> **PROBLEM REQUIREMENTS**: Write out every text line of the items below as a numbered list, skipping blank lines and leaving out the pictures.
# START OF MATERIAL
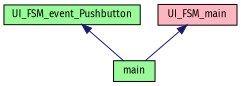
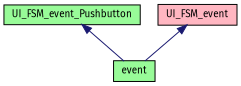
  digraph {
    fontname="Fira Sans"
    rankdir=TB
    node [color=black fillcolor=palegreen fontname="Fira Sans" fontsize=10 shape=record style=filled]
    edge [color=midnightblue dir=back fontname="Fira Sans" fontsize=10 labelfontname=Helvetica labelfontsize=10 style=solid]
    n1 [fontcolor=black height=0.2 label=UI_FSM_event_Pushbutton width=0.4]
-   n2 [height=0.2 label=main width=0.4]
-   n3 [fillcolor=lightpink height=0.2 label=UI_FSM_main width=0.4]
+   n2 [height=0.2 label=event width=0.4]
+   n3 [fillcolor=lightpink height=0.2 label=UI_FSM_event width=0.4]
    n1 -> n2
    n3 -> n2
  }
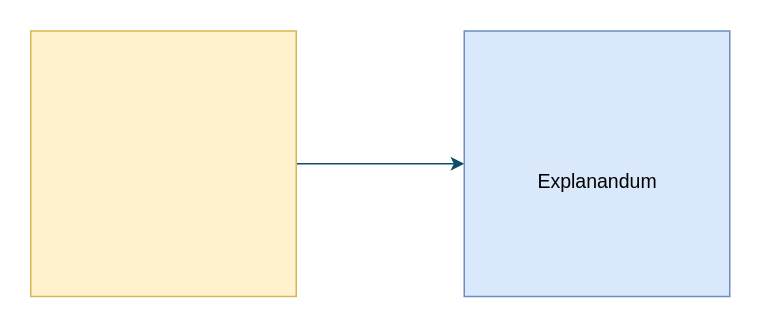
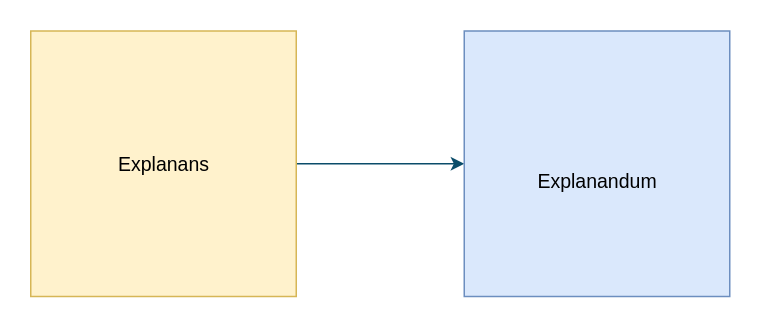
  <mxCell id="0" />
  <mxCell id="1" parent="0" />
  <mxCell id="2" value="" style="edgeStyle=orthogonalEdgeStyle;rounded=0;orthogonalLoop=1;jettySize=auto;html=1;strokeColor=#0B4D6A;" edge="1" parent="1" source="3" target="4"><mxGeometry relative="1" as="geometry" /></mxCell>
  <mxCell id="3" value="" style="whiteSpace=wrap;html=1;aspect=fixed;fontSize=13;fillColor=#fff2cc;strokeColor=#d6b656;" vertex="1" parent="1"><mxGeometry x="20" y="20" width="177" height="177" as="geometry" /></mxCell>
  <mxCell id="4" value="" style="whiteSpace=wrap;html=1;aspect=fixed;fontSize=13;fillColor=#dae8fc;strokeColor=#6c8ebf;" vertex="1" parent="1"><mxGeometry x="309" y="20" width="177" height="177" as="geometry" /></mxCell>
  <mxCell id="5" value="Explanandum" style="text;html=1;strokeColor=none;fillColor=none;align=center;verticalAlign=middle;whiteSpace=wrap;rounded=0;fontSize=13;" vertex="1" parent="1"><mxGeometry x="335.5" y="105" width="124" height="30" as="geometry" /></mxCell>
+ <mxCell id="6" value="Explanans" style="text;html=1;strokeColor=none;fillColor=none;align=center;verticalAlign=middle;whiteSpace=wrap;rounded=0;fontSize=13;" vertex="1" parent="1"><mxGeometry x="46.5" y="93.5" width="124" height="30" as="geometry" /></mxCell>
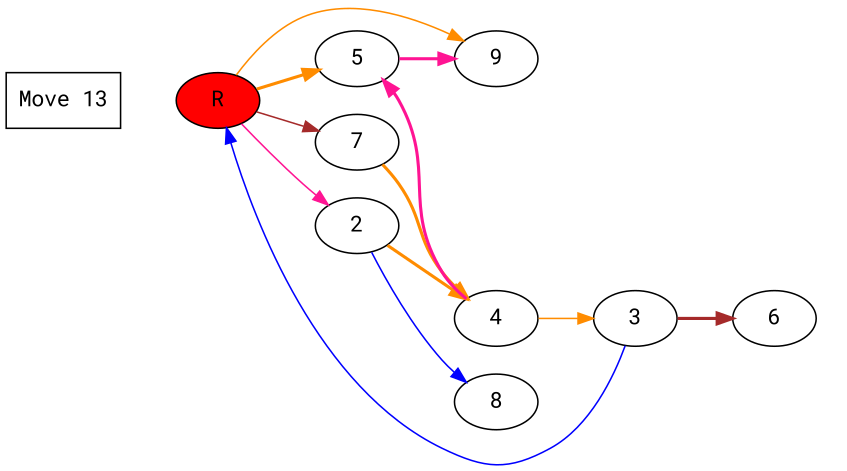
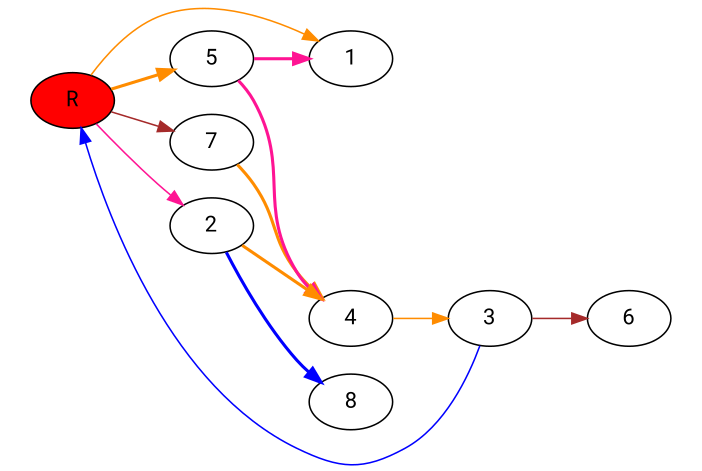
  digraph {
    fontname="Roboto Mono"
    rankdir=LR
    node [fontname="Roboto Mono"]
    edge [color=darkorange fontname="Roboto Mono" style=solid]
    n1 [fillcolor="#ff0000" label=R style=filled]
    7
    5
    2
-   1 [label=9]
+   1
    8
    4
    3
    6
-   n10 [label="Move 13" shape=box]
    subgraph cluster_1 {
      peripheries=0
      n1
    }
    subgraph cluster_2 {
      peripheries=0
      7
      5
      2
      1
    }
    subgraph cluster_3 {
      peripheries=0
      8
      4
    }
    subgraph cluster_4 {
      peripheries=0
      3
    }
    subgraph cluster_5 {
      peripheries=0
      6
    }
    n1 -> 7 [color=brown]
    n1 -> 5 [style=bold]
    n1 -> 2 [color=deeppink]
    n1 -> 1
    7 -> 4 [style=bold]
    5 -> 1 [color=deeppink style=bold]
-   4 -> 5 [color=deeppink style=bold]
-   2 -> 8 [color=blue]
+   5 -> 4 [color=deeppink style=bold]
+   2 -> 8 [color=blue style=bold]
    2 -> 4 [style=bold]
    4 -> 3
    3 -> n1 [color=blue constraint=false]
-   3 -> 6 [color=brown style=bold]
-   n10 -> n1 [style=invis color=""]
+   3 -> 6 [color=brown]
  }
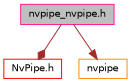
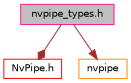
  digraph {
    node [fillcolor=white fontname=Helvetica fontsize=10 shape=record style=filled]
    edge [color=brown fontname=Helvetica fontsize=10 labelfontname=Helvetica labelfontsize=10 style=solid]
-   n1 [color=deeppink fillcolor=grey75 fontcolor=black height=0.2 label="nvpipe_nvpipe.h" width=0.4]
+   n1 [color=deeppink fillcolor=grey75 fontcolor=black height=0.2 label="nvpipe_types.h" width=0.4]
    n2 [color=red height=0.2 label="NvPipe.h" width=0.4]
    n3 [color=darkorange height=0.2 label=nvpipe width=0.4]
    n1 -> n2 [arrowhead=diamond]
    n1 -> n3 [arrowhead=normal]
  }
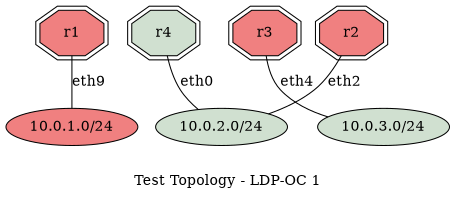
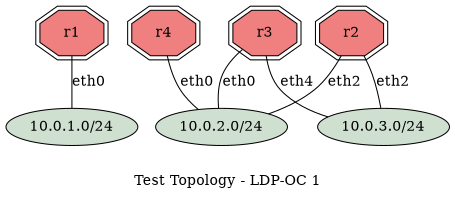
  graph {
    label="Test Topology - LDP-OC 1"
    node [fillcolor="#f08080" shape=doubleoctagon style=filled]
    n1 [label=r1]
-   n2 [label="10.0.1.0/24" shape=oval]
+   n2 [fillcolor="#d0e0d0" label="10.0.1.0/24" shape=oval]
    n3 [label=r2]
    n4 [fillcolor="#d0e0d0" label="10.0.2.0/24" shape=oval]
    n5 [fillcolor="#d0e0d0" label="10.0.3.0/24" shape=oval]
    n6 [label=r3]
-   n7 [fillcolor="#d0e0d0" label=r4]
-   n1 -- n2 [label=eth9]
+   n7 [label=r4]
+   n1 -- n2 [label=eth0]
    n3 -- n4 [label=eth2]
+   n3 -- n5 [label=eth2]
+   n6 -- n4 [label=eth0]
    n6 -- n5 [label=eth4]
    n7 -- n4 [label=eth0]
  }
# END OF MATERIAL
> **OUTPUT FOR THIS TASK**:
1.   digraph {
2.     fontname="Fira Sans"
3.     rankdir=TB
4.     node [color=black fillcolor=palegreen fontname="Fira Sans" fontsize=10 shape=record style=filled]
5.     edge [color=midnightblue dir=back fontname="Fira Sans" fontsize=10 labelfontname=Helvetica labelfontsize=10 style=solid]
6.     n1 [fontcolor=black height=0.2 label=UI_FSM_event_Pushbutton width=0.4]
7. -   n2 [height=0.2 label=main width=0.4]
8. -   n3 [fillcolor=lightpink height=0.2 label=UI_FSM_main width=0.4]
9. +   n2 [height=0.2 label=event width=0.4]
10. +   n3 [fillcolor=lightpink height=0.2 label=UI_FSM_event width=0.4]
11.     n1 -> n2
12.     n3 -> n2
13.   }
14.   <mxCell id="0" />
15.   <mxCell id="1" parent="0" />
16.   <mxCell id="2" value="" style="edgeStyle=orthogonalEdgeStyle;rounded=0;orthogonalLoop=1;jettySize=auto;html=1;strokeColor=#0B4D6A;" edge="1" parent="1" source="3" target="4"><mxGeometry relative="1" as="geometry" /></mxCell>
17.   <mxCell id="3" value="" style="whiteSpace=wrap;html=1;aspect=fixed;fontSize=13;fillColor=#fff2cc;strokeColor=#d6b656;" vertex="1" parent="1"><mxGeometry x="20" y="20" width="177" height="177" as="geometry" /></mxCell>
18.   <mxCell id="4" value="" style="whiteSpace=wrap;html=1;aspect=fixed;fontSize=13;fillColor=#dae8fc;strokeColor=#6c8ebf;" vertex="1" parent="1"><mxGeometry x="309" y="20" width="177" height="177" as="geometry" /></mxCell>
19.   <mxCell id="5" value="Explanandum" style="text;html=1;strokeColor=none;fillColor=none;align=center;verticalAlign=middle;whiteSpace=wrap;rounded=0;fontSize=13;" vertex="1" parent="1"><mxGeometry x="335.5" y="105" width="124" height="30" as="geometry" /></mxCell>
20. + <mxCell id="6" value="Explanans" style="text;html=1;strokeColor=none;fillColor=none;align=center;verticalAlign=middle;whiteSpace=wrap;rounded=0;fontSize=13;" vertex="1" parent="1"><mxGeometry x="46.5" y="93.5" width="124" height="30" as="geometry" /></mxCell>
21.   digraph {
22.     fontname="Roboto Mono"
23.     rankdir=LR
24.     node [fontname="Roboto Mono"]
25.     edge [color=darkorange fontname="Roboto Mono" style=solid]
26.     n1 [fillcolor="#ff0000" label=R style=filled]
27.     7
28.     5
29.     2
30. -   1 [label=9]
31. +   1
32.     8
33.     4
34.     3
35.     6
36. -   n10 [label="Move 13" shape=box]
37.     subgraph cluster_1 {
38.       peripheries=0
39.       n1
40.     }
41.     subgraph cluster_2 {
42.       peripheries=0
43.       7
44.       5
45.       2
46.       1
47.     }
48.     subgraph cluster_3 {
49.       peripheries=0
50.       8
51.       4
52.     }
53.     subgraph cluster_4 {
54.       peripheries=0
55.       3
56.     }
57.     subgraph cluster_5 {
58.       peripheries=0
59.       6
60.     }
61.     n1 -> 7 [color=brown]
62.     n1 -> 5 [style=bold]
63.     n1 -> 2 [color=deeppink]
64.     n1 -> 1
65.     7 -> 4 [style=bold]
66.     5 -> 1 [color=deeppink style=bold]
67. -   4 -> 5 [color=deeppink style=bold]
68. -   2 -> 8 [color=blue]
69. +   5 -> 4 [color=deeppink style=bold]
70. +   2 -> 8 [color=blue style=bold]
71.     2 -> 4 [style=bold]
72.     4 -> 3
73.     3 -> n1 [color=blue constraint=false]
74. -   3 -> 6 [color=brown style=bold]
75. -   n10 -> n1 [style=invis color=""]
76. +   3 -> 6 [color=brown]
77.   }
78.   digraph {
79.     node [fillcolor=white fontname=Helvetica fontsize=10 shape=record style=filled]
80.     edge [color=brown fontname=Helvetica fontsize=10 labelfontname=Helvetica labelfontsize=10 style=solid]
81. -   n1 [color=deeppink fillcolor=grey75 fontcolor=black height=0.2 label="nvpipe_nvpipe.h" width=0.4]
82. +   n1 [color=deeppink fillcolor=grey75 fontcolor=black height=0.2 label="nvpipe_types.h" width=0.4]
83.     n2 [color=red height=0.2 label="NvPipe.h" width=0.4]
84.     n3 [color=darkorange height=0.2 label=nvpipe width=0.4]
85.     n1 -> n2 [arrowhead=diamond]
86.     n1 -> n3 [arrowhead=normal]
87.   }
88.   graph {
89.     label="Test Topology - LDP-OC 1"
90.     node [fillcolor="#f08080" shape=doubleoctagon style=filled]
91.     n1 [label=r1]
92. -   n2 [label="10.0.1.0/24" shape=oval]
93. +   n2 [fillcolor="#d0e0d0" label="10.0.1.0/24" shape=oval]
94.     n3 [label=r2]
95.     n4 [fillcolor="#d0e0d0" label="10.0.2.0/24" shape=oval]
96.     n5 [fillcolor="#d0e0d0" label="10.0.3.0/24" shape=oval]
97.     n6 [label=r3]
98. -   n7 [fillcolor="#d0e0d0" label=r4]
99. -   n1 -- n2 [label=eth9]
100. +   n7 [label=r4]
101. +   n1 -- n2 [label=eth0]
102.     n3 -- n4 [label=eth2]
103. +   n3 -- n5 [label=eth2]
104. +   n6 -- n4 [label=eth0]
105.     n6 -- n5 [label=eth4]
106.     n7 -- n4 [label=eth0]
107.   }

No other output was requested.